- [Material provided]

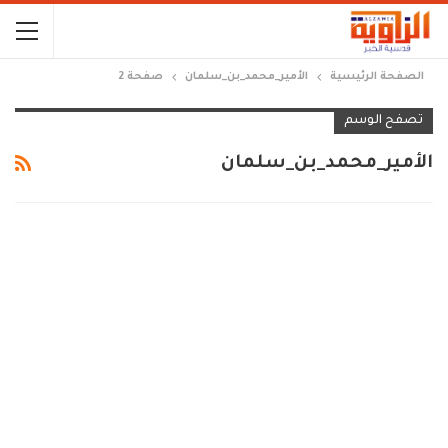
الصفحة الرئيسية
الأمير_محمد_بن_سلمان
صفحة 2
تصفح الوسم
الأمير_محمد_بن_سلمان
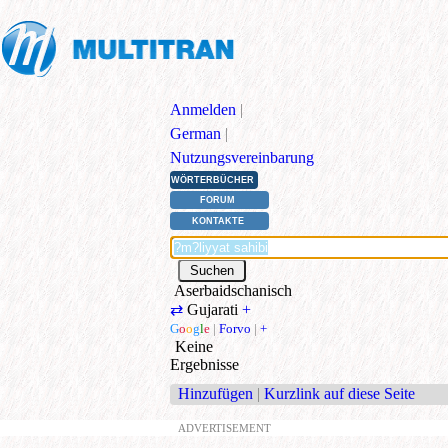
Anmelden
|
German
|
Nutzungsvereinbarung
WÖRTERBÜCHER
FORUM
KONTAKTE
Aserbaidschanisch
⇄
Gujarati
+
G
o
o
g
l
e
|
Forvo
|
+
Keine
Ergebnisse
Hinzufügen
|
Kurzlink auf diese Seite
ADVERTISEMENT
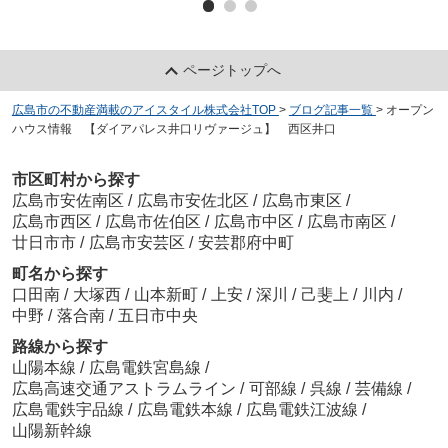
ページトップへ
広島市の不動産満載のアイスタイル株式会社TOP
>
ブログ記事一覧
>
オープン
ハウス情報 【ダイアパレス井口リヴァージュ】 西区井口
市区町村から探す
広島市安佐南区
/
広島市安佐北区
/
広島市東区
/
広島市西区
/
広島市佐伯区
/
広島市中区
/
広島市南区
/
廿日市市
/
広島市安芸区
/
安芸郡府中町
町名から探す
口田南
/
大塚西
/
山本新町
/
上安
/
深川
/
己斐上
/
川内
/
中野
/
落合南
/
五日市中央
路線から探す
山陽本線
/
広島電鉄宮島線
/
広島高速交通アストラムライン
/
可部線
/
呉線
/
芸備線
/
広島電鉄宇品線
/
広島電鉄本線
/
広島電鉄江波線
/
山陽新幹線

* * *

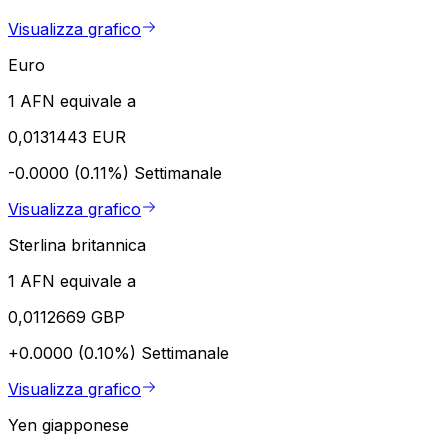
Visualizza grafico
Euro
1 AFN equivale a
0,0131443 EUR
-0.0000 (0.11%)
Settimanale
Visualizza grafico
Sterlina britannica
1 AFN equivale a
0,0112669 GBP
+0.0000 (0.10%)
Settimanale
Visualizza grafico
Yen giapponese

- [Exercise prompt] Can you reproduce the listing text word for word, from the line containing "الصفحة الرئيسية" down to the line containing "ADVERTISEMENT", with both of those lines included and the pictures left out?

- [Solved problem]
الصفحة الرئيسية
الأمير_محمد_بن_سلمان
صفحة 2
تصفح الوسم
الأمير_محمد_بن_سلمان
Anmelden
|
German
|
Nutzungsvereinbarung
WÖRTERBÜCHER
FORUM
KONTAKTE
Aserbaidschanisch
⇄
Gujarati
+
G
o
o
g
l
e
|
Forvo
|
+
Keine
Ergebnisse
Hinzufügen
|
Kurzlink auf diese Seite
ADVERTISEMENT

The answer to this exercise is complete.